ハルキは興奮して短く叫んだが口元は自然に笑っていた。

だいぶ高いところを飛んでいるようで、時々薄い雲が身体を包み込む。カカラルの筋肉がギシギシと力強く動くのを、ハルキはお尻と足と手で感じた。

なにか熱くて暴れまわる危険な物を持っているかのようで、心臓がドキドキと高鳴った。

少し下にオリビアたちが見えたので、ハルキは笛を吹き、向きを変えた。気流に翻弄されながら、なんとかオリビアの横につく。


「大丈夫―?」


「な、なんとか!」


六つ足の胴体下から平原へ出ると、ミュンヘル王国の地理がよく見えた。半島の入り口に蓋をするように広がるガシャの森。その境界の大きな都市、マジェラ。そこから街道がいくつも南に延びて大小様々な街に続いている。

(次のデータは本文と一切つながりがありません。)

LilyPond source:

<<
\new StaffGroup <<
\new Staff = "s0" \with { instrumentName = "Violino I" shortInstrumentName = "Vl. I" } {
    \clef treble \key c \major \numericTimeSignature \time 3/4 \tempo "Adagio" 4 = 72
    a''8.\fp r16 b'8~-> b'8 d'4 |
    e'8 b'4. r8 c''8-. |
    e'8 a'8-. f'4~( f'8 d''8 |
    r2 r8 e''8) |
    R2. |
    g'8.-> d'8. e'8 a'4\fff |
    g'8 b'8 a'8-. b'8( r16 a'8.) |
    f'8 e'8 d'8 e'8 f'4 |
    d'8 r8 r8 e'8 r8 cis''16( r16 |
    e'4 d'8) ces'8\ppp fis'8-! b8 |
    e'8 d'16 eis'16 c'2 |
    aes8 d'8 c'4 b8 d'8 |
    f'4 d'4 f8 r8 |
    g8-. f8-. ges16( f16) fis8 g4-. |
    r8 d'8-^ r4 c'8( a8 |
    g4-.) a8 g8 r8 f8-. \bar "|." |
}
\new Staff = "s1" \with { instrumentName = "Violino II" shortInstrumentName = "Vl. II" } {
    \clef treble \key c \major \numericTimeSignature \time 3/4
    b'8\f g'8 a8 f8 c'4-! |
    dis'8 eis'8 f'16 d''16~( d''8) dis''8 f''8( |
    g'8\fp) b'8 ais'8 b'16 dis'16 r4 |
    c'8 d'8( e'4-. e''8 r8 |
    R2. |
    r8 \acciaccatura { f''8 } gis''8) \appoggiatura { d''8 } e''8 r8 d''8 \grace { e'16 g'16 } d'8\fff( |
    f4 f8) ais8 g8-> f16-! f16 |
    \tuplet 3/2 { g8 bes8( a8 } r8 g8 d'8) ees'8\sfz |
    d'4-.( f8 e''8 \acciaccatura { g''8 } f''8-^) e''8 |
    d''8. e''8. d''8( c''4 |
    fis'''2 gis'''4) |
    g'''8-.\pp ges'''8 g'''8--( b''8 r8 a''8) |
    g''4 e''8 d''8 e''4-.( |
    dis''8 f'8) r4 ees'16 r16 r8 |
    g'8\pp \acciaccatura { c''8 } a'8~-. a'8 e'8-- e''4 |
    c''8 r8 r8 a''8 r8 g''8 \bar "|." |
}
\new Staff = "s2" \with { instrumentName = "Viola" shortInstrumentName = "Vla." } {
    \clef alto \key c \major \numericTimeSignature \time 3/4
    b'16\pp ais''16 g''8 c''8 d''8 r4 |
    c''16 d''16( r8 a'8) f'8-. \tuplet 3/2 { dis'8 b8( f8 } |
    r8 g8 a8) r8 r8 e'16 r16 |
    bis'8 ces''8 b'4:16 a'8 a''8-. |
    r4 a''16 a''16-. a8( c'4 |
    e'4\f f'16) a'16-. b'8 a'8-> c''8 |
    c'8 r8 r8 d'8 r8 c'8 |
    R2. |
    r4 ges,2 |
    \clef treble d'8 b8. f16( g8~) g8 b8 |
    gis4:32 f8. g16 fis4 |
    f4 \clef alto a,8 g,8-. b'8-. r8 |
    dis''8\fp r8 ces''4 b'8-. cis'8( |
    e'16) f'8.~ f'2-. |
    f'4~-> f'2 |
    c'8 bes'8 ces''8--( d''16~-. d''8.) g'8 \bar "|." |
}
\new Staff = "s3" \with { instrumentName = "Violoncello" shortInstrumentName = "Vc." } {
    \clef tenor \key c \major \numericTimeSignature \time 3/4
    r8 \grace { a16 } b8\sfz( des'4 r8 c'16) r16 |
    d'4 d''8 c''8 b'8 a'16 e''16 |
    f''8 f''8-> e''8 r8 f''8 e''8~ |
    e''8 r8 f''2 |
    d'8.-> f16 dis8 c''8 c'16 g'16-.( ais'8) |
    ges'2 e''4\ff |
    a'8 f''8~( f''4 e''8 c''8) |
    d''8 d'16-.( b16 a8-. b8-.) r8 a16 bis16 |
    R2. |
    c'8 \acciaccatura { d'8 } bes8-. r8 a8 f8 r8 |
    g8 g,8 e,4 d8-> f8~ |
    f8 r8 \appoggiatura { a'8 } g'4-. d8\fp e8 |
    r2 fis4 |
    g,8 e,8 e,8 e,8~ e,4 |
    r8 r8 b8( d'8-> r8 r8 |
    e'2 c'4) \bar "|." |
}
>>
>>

間には田畑が広がり、林があり、家畜が放牧され、丸い湖がキラリと光る……。


「あ、あそこ!」


ハルキは湖面スレスレを飛ぶカカラルを発見した。人が乗っている。訓練生ではない。滑空するカカラルの後ろには数体の魚のような精霊種が並んでいる。


「うん、軍の人でしょうね……あら?」


 オリビアはそう言い首を捻った。


「お、お母さん、あれマルベックおじいちゃんじゃない?」


 アイレンが指摘すると「そうねえ、お義父さんどこ行くのかしら……」と強風をものともせず、オリビアはのんびりとした口調で答えた。


「大丈夫なの? 精霊が……」


このままでは接触してしまいそうだ。ハルキは教えてあげなくてはと焦った。カカラルが小さく鳴いた。


「いいのよ、大丈夫。彼はリーチェの蹄を持っているの。だから精霊種が自ら近寄ってくることはないわ」


「え、そうなの?」


 カカラルの羽音と風切り音で聞き取りづらい。


「そう。それにどうやってかは知らないけど、精霊種を操ることも出来るみたい、ああいう風に」


「……そうなんだ、それは……すごいや」


 後ろを振り返ると複数の訓練生がカカラルと共に空を舞っている。気付けばカカラルの操縦を無意識に行っていた。バランスの取り方にも慣れたみたいだ。


 巣へ戻るため旋回し、スピードを落とす。頬を流れる風が優しくなり、心も落ち着いた。カカラルが高い声で鳴く。それはハルキに慣れてきた証拠だった。自然と笑顔がこぼれる。


エゴラ山脈の向こうには、上空へ昇っていく球体の海がたくさん浮かび、光を反射して輝いている。壮大で綺麗な瞬間を瞳に焼き付け、ハルキの心は久々に晴れた。美しい巨鳥と一体になって飛行する爽快感、自分の力が何倍にもなった気分だった。


ふと、太古の森の先、遠くの地平の彼方に、僅かに見える青白い光を発見した。〈光球霊塔〉だ。

その途端、ハルキの顔は徐々に険しいものになり、戻るまでの間、ずっとその光源を睨み続けていた。